# Generalizing Verifiable Instruction Following

This repo contains IFBench, which is a new, challenging benchmark for precise instruction following. 

## IFBench
IFBench consists of two parts:

- OOD Constraints: 58 new and challenging constraints, with corresponding verification functions. The constraint templates are combined with prompts from a held-out set of WildChat (Zhao et al. 2024).

- (optionally) Multiturn Constraint Isolation in 2 turns: The prompt and the constraint are separated over two turns, i.e. the first turn is the user prompt and the model's response to the prompt, and the second turn is the constraint that modifies the initial prompt.

- New IF-RLVR training constraints: 29 new and challenging constraints, with corresponding verification functions. 

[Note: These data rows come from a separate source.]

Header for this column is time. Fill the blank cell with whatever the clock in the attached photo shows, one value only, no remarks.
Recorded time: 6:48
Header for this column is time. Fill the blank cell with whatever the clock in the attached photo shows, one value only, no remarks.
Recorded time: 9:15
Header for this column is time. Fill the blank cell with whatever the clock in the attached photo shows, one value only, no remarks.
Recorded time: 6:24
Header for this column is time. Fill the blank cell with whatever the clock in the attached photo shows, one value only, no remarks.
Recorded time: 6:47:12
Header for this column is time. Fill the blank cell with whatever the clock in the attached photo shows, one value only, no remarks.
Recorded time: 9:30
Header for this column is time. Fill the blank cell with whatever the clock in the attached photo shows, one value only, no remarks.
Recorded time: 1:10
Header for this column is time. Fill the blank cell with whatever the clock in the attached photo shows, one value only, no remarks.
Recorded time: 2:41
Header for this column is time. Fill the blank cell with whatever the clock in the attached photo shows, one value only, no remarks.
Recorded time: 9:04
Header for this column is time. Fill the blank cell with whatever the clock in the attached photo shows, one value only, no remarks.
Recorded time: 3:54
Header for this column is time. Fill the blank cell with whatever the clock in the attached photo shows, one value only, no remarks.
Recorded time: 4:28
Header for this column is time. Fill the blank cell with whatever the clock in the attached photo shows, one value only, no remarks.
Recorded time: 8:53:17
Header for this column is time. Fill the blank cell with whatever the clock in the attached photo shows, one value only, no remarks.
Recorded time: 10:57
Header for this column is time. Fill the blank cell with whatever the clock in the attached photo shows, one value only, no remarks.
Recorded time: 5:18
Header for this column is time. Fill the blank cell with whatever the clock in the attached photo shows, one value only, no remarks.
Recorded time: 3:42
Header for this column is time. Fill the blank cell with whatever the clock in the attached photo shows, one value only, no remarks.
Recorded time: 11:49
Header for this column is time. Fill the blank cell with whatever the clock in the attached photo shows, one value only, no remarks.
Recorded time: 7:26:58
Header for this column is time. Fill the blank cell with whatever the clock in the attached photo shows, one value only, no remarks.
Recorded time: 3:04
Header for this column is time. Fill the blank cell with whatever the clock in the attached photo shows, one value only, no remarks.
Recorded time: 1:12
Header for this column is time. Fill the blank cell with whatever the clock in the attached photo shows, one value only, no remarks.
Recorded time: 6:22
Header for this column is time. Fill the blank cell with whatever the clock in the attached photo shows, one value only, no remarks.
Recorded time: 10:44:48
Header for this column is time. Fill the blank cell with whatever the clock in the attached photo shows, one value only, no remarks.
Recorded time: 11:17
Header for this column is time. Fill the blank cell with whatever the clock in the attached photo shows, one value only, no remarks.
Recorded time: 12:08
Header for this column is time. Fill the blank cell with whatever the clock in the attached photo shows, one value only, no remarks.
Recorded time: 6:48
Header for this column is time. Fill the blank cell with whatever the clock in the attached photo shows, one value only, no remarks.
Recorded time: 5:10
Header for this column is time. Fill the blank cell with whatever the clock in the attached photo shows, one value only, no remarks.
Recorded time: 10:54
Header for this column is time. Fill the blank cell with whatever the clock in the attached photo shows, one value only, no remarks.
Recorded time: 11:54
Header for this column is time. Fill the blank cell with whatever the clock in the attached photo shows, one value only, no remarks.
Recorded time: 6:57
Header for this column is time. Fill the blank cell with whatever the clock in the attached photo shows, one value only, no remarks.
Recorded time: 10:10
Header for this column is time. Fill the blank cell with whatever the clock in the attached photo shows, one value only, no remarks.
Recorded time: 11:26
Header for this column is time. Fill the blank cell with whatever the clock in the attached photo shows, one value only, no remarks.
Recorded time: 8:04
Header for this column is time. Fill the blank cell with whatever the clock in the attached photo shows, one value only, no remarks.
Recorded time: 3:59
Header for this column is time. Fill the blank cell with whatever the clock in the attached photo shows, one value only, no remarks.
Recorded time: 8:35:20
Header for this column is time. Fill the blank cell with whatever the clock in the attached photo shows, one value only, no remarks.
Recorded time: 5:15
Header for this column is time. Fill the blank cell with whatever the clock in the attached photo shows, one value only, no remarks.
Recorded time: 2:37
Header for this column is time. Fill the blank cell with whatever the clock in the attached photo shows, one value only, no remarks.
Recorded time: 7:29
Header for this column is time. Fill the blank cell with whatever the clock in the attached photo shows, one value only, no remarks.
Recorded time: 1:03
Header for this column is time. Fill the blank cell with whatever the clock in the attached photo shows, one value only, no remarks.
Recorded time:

## How to run the evaluation
Install the requirements via the requirements.txt file.
You need two jsonl files, one the IFBench_test.jsonl file (in the data folder) and one your file with eval prompts and completions (see sample_output.jsonl as an example). Then run:
```
python3 -m run_eval --input_data=IFBench_test.jsonl --input_response_data=sample_output.jsonl --output_dir=eval
```

## Released Datasets
You can find our released datasets in this [collection](https://huggingface.co/collections/allenai/ifbench-683f590687f61b512558cdf1), which contains the [test data](https://huggingface.co/datasets/allenai/IFBench_test), the [multi-turn test data](https://huggingface.co/datasets/allenai/IFBench_multi-turn) and the [IF-RLVR training data](https://huggingface.co/datasets/allenai/IF_multi_constraints_upto5).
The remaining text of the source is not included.